Skillv1.10.5

ClawScan security

Agent Discordbot · ClawHub's context-aware review of the artifact, metadata, and declared behavior.

Scanner verdict

BenignMar 6, 2026, 3:40 PM

Verdict: Benign
Confidence: medium
Model: gpt-5-mini
Summary: The skill's requests, files, and runtime instructions match its stated purpose (controlling Discord bots via a CLI) and don't demand unrelated credentials or exotic installs, but there are a few privacy/operational cautions to consider before installing.
Guidance: This skill is internally consistent with its stated purpose, but review these before installing: 1) npm package trust: verify the agent-messenger package (publisher, source repo, checksums) before npm install. 2) Token storage: the CLI saves bot tokens in plaintext at ~/.config/agent-messenger/discordbot-credentials.json (docs recommend 0600).
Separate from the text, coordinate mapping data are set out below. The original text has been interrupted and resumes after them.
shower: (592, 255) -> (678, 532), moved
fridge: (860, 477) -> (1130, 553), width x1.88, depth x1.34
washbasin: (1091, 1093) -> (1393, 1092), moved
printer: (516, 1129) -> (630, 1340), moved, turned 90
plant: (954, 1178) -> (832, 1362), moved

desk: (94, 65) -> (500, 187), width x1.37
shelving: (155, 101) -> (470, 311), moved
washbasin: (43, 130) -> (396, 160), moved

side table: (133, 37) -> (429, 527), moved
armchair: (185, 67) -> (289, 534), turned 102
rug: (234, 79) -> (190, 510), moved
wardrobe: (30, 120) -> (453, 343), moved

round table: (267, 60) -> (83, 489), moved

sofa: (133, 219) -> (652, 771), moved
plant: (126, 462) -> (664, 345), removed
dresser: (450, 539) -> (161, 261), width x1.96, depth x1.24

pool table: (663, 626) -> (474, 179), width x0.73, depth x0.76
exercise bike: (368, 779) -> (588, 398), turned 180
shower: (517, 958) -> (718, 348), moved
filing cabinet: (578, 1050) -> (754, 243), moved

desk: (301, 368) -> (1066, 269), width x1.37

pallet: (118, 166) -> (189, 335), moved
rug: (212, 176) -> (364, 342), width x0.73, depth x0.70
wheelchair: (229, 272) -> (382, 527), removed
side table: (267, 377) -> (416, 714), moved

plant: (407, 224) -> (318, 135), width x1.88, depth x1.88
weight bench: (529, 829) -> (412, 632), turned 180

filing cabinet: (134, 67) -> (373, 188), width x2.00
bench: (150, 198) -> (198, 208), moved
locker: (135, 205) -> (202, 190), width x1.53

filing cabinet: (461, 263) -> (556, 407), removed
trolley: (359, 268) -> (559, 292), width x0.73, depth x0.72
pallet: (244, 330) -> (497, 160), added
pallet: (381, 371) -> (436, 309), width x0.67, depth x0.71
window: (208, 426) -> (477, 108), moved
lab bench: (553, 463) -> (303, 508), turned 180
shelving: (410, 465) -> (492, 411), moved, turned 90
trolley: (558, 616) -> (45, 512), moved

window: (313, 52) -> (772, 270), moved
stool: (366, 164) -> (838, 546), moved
Treat that file like a secret and ensure proper permissions/backups. 3) Memory file access: the skill instructs the agent to read/write ~/.config/agent-messenger/MEMORY.md at the start of every task — confirm you are comfortable with an agent reading/writing that file and that you will not store sensitive data there. 4) Operational caution: run the CLI in a controlled environment (CI account or dedicated machine) if the bot tokens have broad permissions. If you need higher assurance, inspect the agent-messenger package source code (or its published repository) before use.

Review Dimensions

Purpose & Capability: okName/description, required binary (agent-discordbot), node install (agent-messenger), and the shipped templates all align with a CLI-based Discord bot manager. The skill does not request unrelated cloud credentials or system-level access.
Instruction Scope: noteSKILL.md instructs the agent to read/write a persistent memory file (~/.config/agent-messenger/MEMORY.md) at the start/end of every task and to use Read/Write tools to manage it. That is coherent with the described multi-session memory feature but expands the agent's runtime scope to read and overwrite a user file in the home directory — a privacy-sensitive operation the user should be aware of.
Install Mechanism: okInstall is via an npm package (agent-messenger) which produces the declared binary. This is a typical, traceable mechanism (moderate risk compared to direct downloads) and no suspicious external URLs or archive extracts are used.
Credentials: noteThe skill does not request environment variables, which matches expectations. However, the CLI stores bot tokens in plaintext at ~/.config/agent-messenger/discordbot-credentials.json (the docs say permissions 0600). Storing tokens in a local config file is expected for a CLI but is a sensitive behavior the user must accept — the skill explicitly warns not to put tokens into the memory file.
Persistence & Privilege: okalways is false and the skill does not request elevated or global agent privileges. It manages its own config and memory files under ~/.config/agent-messenger, not other skills' configs or system-wide settings.